Traceable API Security Platform

Traceable is an application and API security platform built on distributed tracing, capturing and correlating every application and API request over time to build a contextual model of normal behavior. Its OmniTrace engine links API activity, user activity, data flow, and code execution into a single data layer, which lets the platform surface shadow, rogue, and third-party APIs and distinguish business logic abuse from legitimate traffic without relying on signatures or pre-defined API specifications.

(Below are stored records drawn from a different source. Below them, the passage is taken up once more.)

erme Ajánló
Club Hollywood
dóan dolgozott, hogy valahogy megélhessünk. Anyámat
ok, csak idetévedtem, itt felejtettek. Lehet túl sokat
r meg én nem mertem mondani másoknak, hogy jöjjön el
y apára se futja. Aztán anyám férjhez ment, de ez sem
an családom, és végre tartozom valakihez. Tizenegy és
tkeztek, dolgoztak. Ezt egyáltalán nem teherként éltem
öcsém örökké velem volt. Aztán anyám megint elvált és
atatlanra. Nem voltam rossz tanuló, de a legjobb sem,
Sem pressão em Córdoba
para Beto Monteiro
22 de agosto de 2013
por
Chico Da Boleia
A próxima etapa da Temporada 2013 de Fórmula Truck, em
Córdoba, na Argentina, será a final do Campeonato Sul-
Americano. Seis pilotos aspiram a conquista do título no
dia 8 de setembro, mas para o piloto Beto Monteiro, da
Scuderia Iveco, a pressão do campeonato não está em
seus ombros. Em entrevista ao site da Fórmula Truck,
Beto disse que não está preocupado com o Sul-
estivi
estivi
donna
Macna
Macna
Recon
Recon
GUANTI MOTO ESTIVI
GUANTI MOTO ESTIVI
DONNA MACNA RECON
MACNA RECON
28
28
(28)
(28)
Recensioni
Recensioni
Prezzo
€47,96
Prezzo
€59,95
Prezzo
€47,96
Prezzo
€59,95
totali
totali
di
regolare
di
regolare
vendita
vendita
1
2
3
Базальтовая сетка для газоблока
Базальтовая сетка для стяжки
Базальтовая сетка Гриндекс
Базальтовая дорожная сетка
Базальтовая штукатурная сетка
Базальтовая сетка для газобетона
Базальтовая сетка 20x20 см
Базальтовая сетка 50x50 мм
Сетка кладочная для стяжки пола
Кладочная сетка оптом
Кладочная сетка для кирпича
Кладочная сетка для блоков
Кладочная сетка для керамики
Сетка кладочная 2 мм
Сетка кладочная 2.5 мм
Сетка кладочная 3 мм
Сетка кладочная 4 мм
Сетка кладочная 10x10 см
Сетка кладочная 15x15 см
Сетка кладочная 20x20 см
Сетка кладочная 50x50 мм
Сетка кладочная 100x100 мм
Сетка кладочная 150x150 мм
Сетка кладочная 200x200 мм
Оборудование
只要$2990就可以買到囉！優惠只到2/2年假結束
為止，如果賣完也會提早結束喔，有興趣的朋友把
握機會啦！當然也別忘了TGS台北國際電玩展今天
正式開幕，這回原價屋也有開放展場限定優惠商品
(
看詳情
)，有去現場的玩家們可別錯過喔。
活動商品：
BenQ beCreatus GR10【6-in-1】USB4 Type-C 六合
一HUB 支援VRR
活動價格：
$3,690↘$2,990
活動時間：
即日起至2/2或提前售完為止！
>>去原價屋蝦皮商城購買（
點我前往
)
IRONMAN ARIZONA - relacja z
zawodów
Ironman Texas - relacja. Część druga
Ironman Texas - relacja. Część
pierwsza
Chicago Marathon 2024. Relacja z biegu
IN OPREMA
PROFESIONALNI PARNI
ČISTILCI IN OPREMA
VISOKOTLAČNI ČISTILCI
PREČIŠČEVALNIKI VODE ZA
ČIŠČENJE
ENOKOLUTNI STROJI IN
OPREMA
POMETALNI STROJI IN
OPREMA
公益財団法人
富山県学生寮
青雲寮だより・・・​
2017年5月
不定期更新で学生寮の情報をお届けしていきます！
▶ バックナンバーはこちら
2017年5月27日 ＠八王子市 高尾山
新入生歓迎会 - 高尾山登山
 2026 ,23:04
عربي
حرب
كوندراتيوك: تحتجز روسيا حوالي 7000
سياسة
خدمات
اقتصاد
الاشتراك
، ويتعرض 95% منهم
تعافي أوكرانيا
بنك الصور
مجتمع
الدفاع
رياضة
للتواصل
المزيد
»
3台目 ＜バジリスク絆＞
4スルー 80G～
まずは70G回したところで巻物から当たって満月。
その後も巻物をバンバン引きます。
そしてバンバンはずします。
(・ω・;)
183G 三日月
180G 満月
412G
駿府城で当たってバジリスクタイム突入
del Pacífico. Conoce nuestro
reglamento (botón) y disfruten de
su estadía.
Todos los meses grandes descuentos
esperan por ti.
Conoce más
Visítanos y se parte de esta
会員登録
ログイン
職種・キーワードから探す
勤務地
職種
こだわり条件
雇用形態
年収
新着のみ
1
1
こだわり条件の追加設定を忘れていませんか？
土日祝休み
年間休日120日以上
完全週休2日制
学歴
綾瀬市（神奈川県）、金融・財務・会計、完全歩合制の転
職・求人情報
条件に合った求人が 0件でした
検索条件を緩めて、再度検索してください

The platform discovers APIs continuously through eBPF workload instrumentation, network traffic analysis, in-code components, and integrations with API gateways, then maps sensitive data flows from edge to data store. Contextual security testing runs against live and replayed traffic to find vulnerabilities such as Broken Object Level Authorization (BOLA) before code reaches production. At runtime, machine-learning baselines flag anomalous activity and the platform blocks OWASP API Top 10 attacks, bot abuse, DDoS, and data exfiltration by threat actor, IP range, geolocation, or attack type. Named customers include Informatica, Jobvite, and Axos Bank.

SOC 2 Type 1 and SOC 2 Type 2 certified, with controls verified by an independent third-party auditor. Traceable was founded in 2018 by the team behind AppDynamics, and in February 2025 merged with Harness to fold API security into a broader software delivery and DevSecOps workflow. The platform targets enterprises securing large, distributed API estates across cloud-native and microservices architectures, anywhere their APIs are deployed.